WHAT TO DO:
(a) Summarize the text on choosing pool filter media in two sentences.
(b) According to the text on pool filter media, which filter does Swindell suggest for a pool owner who wants minimal water loss and less maintenance?
(c) Carry on the text about pool filter media from the point where it stops.

Pool pros and manufacturers alike attest to the benefits and challenges posed by different filters and filter media, but how do they choose which ones to use and recommend?
Benefits like low cost, less maintenance and water clarity are at the forefront of the conversation, but Frank Swindell, senior product manager over filters and valves at Pentair, says filters and media all have their pros and cons.
There may not be any one filter media that ticks all the boxes, Swindell explains, but the decision lies in what works best for a pool owner. “There are different ways of defining ‘most effective’ for filters,” he says. “In most cases, regardless of the filter media, the pool water will look clear. Most backyard swimmers won’t be able to tell if the pool has a sand, diatomaceous earth (DE) or cartridge filter.”
If a pool owner is looking for minimal water loss and less overall maintenance, Swindell suggests cartridge filters as the most effective media due to lack of backwashing and faster filter cleanings. However, if a pool owner wants the cleanest and clearest water possible, he believes the DE filter media is more effective. “They all have one goal: keeping a pool owner’s pool clear of dirt and debris to maintain clear and sparkling water,” Swindell says.
Rob Stiles, director of product marketing for core equipment at Fluidra North America, also believes choosing a filter media comes down to pool owner preference. “Pools are a bit like snowflakes in that each is unique and need to be treated as such,” he says. “Understanding a pool owner’s expectations is critical as certain factors may need to be considered and equipment operated differently for specific outcomes.”
Stiles says factors like pool color, type of lighting and the surrounding environment like trees, grass or loose dirt near the pool should be taken into consideration when choosing the right media and how it is maintained over time. “These factors all play into the overall clarity of the water,” he says.
Brent Miller, sales administrator for Automated Aquatics Canada Ltd., in Edmonton, Alberta, Canada, says when deciding on filter media, it’s important to have a purpose.
“Initial cost, operational cost differences and performance are the primary considerations in my experience,” Miller says. “In terms of performance, the micron claims in the pool industry are quite short-sighted and subject to questionable variable manipulation.”
Miller says filter manufacturers are usually specific about the media type and grades to use, and while he agrees filter media selection is important when it comes to performance, he believes industry professionals should weigh the claims and benefits before adopting any marketing that may only be based on upsell potential. “At the end of the day, all filter media serves as a particle-collection mechanism for suspended material in pool water,” Miller says.
Miller says he believes the true performance measures of filtration are related to chlorine use and air quality. “I am heavily involved with indoor air quality testing, and have been influenced by healthier practices from the United Kingdom and Europe where there is an emphasis on better filtration and reducing the oxidative load on chlorine,” Miller says. “I judge the overall performance of a pool in terms of how clear the water is, along with an oxidative potential measurement and the level of free chlorine.”

GIVEN ENTRIES:
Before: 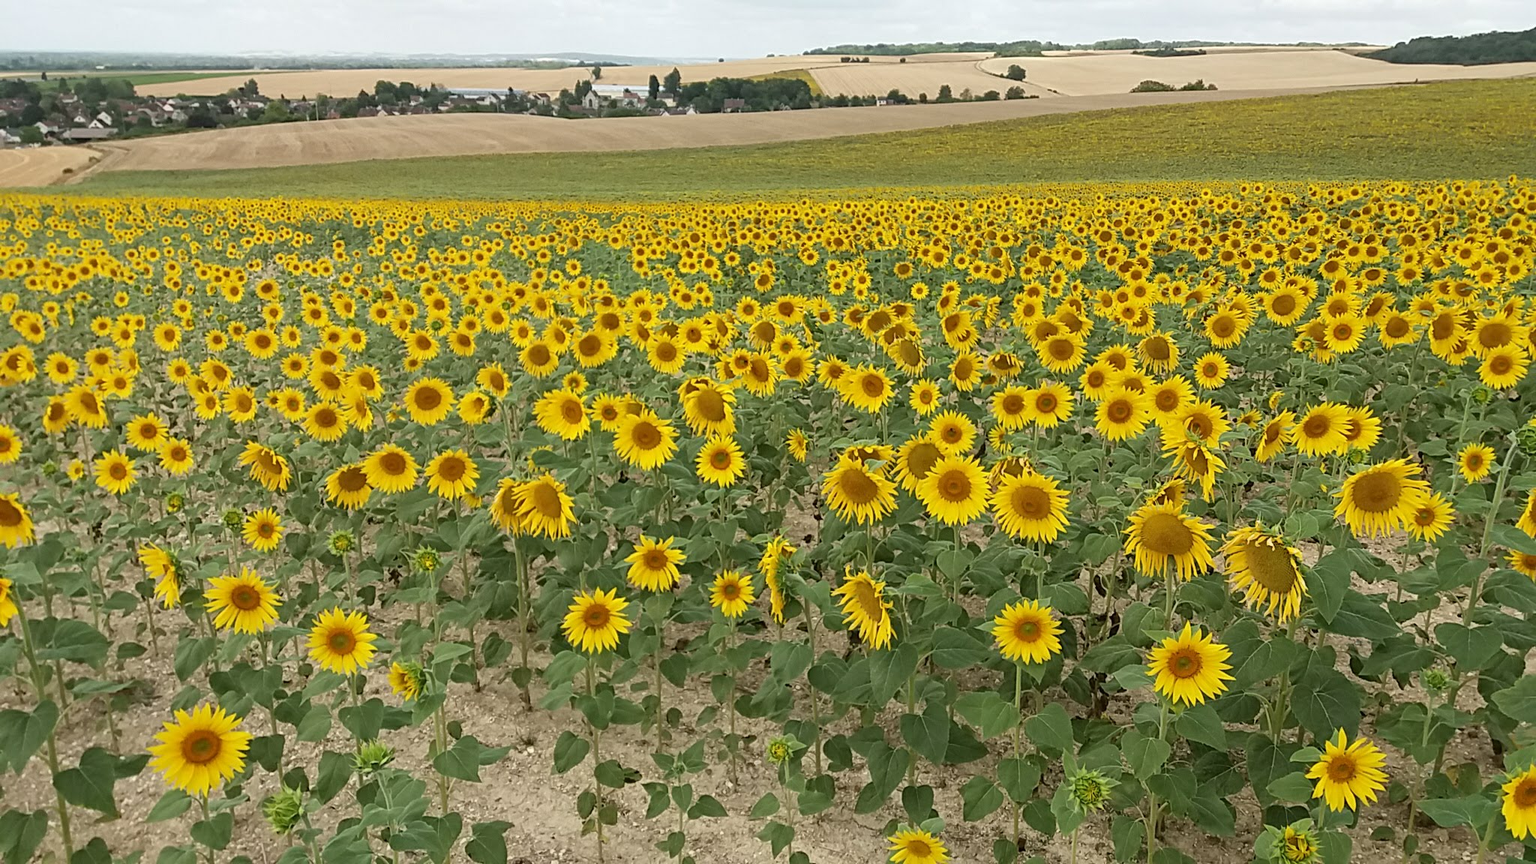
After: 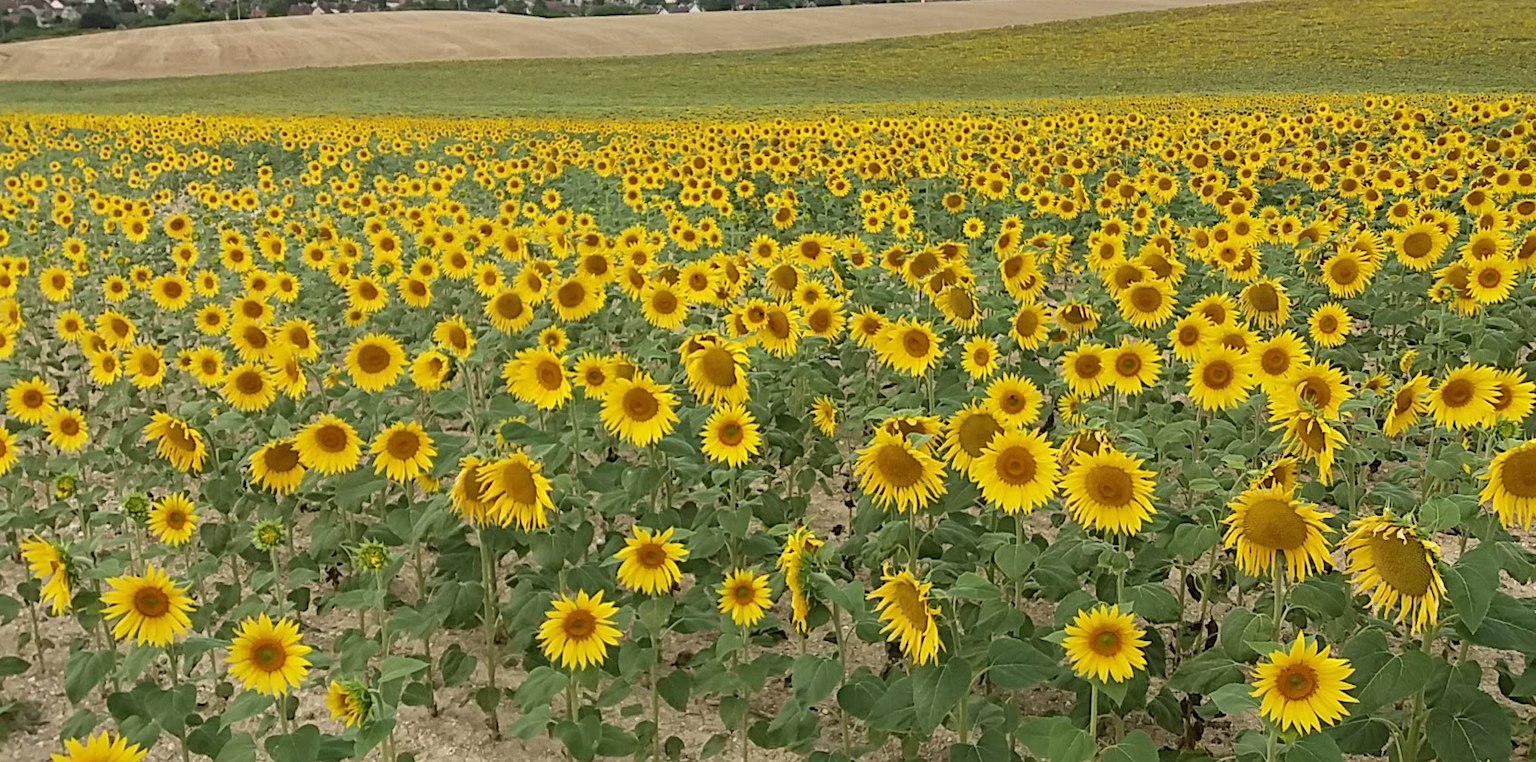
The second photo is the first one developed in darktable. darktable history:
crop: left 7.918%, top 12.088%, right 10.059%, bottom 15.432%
* * *
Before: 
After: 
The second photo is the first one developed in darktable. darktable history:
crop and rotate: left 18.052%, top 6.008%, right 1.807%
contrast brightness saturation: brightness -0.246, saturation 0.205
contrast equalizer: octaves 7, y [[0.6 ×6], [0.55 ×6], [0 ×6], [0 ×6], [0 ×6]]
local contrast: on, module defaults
---
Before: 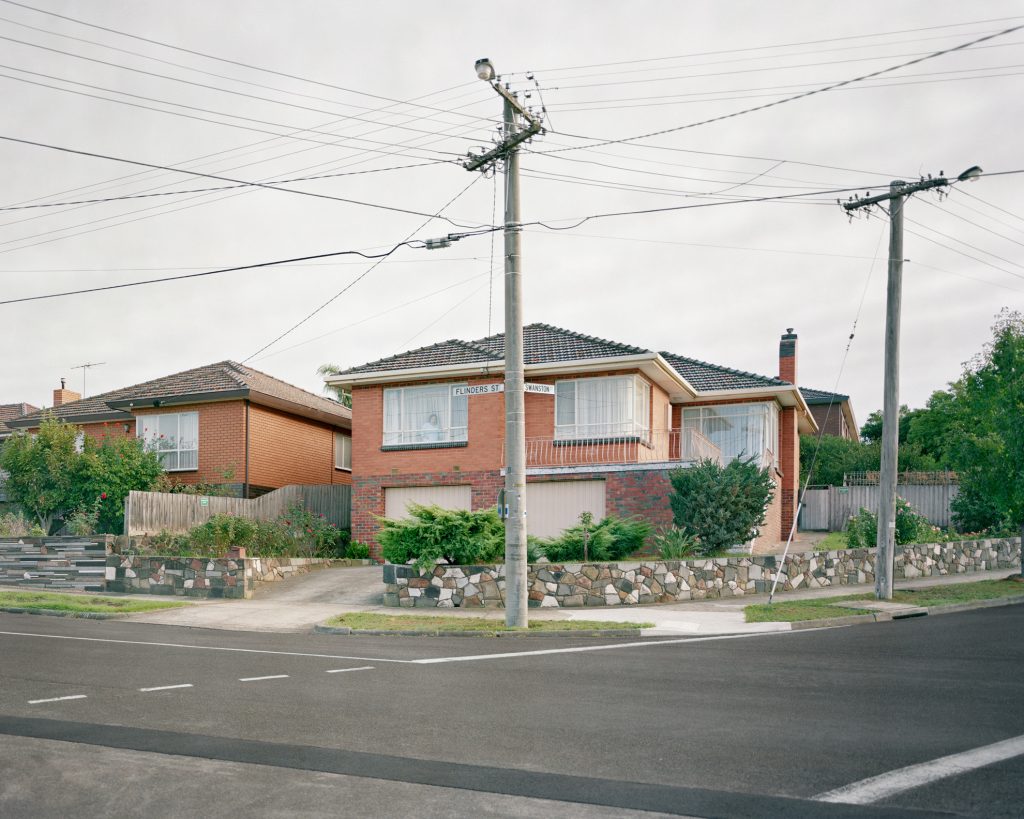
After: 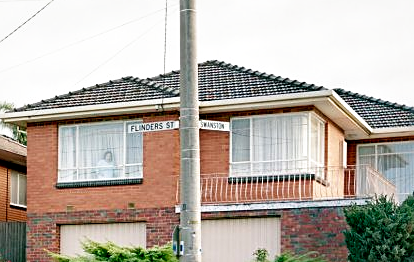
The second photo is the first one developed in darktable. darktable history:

ANSWERS IN ORDER:
(a) Industry professionals say every filter media has pros and cons, and the right choice depends on what a pool owner wants. A cartridge filter suits owners seeking less water loss and maintenance, a DE filter suits those wanting the clearest water, and factors such as pool color, lighting, surroundings, cost and chlorine use also shape the decision.

(b) Cartridge filters.

(c)
Miller says having pool water look clear from the deck is a superficial evaluation of filter performance, and that the best performers are successful because of a strong foundation in good filtration.
But what makes for a strong foundation when it comes to filtering? Sand filters and sand media have been the go-to for decades, pool pros say — but with alternative media such as glass and zeolite becoming more well-known, how easy is it for pool owners looking for a different media to switch?
Based on the company’s testing, Pentair doesn’t generally recommend one substance over the other, as different options work for different pools and pool owners. He says recommendations are based on what a customer wants. For example, he adds, a pool owner may want to go the sand route with a sand filter because it’s the most cost effective, it’s a simple process to clean and a sand filter could last the duration of a pool’s lifetime if properly maintained.
However, Swindell says, sand probably has the lowest clarity level. For a customer looking for cleanest and clearest water, he recommends DE media because while sand can get the job done, DE media can trap smaller particles. The downside? DE requires more frequent maintenance, about once a month, he says.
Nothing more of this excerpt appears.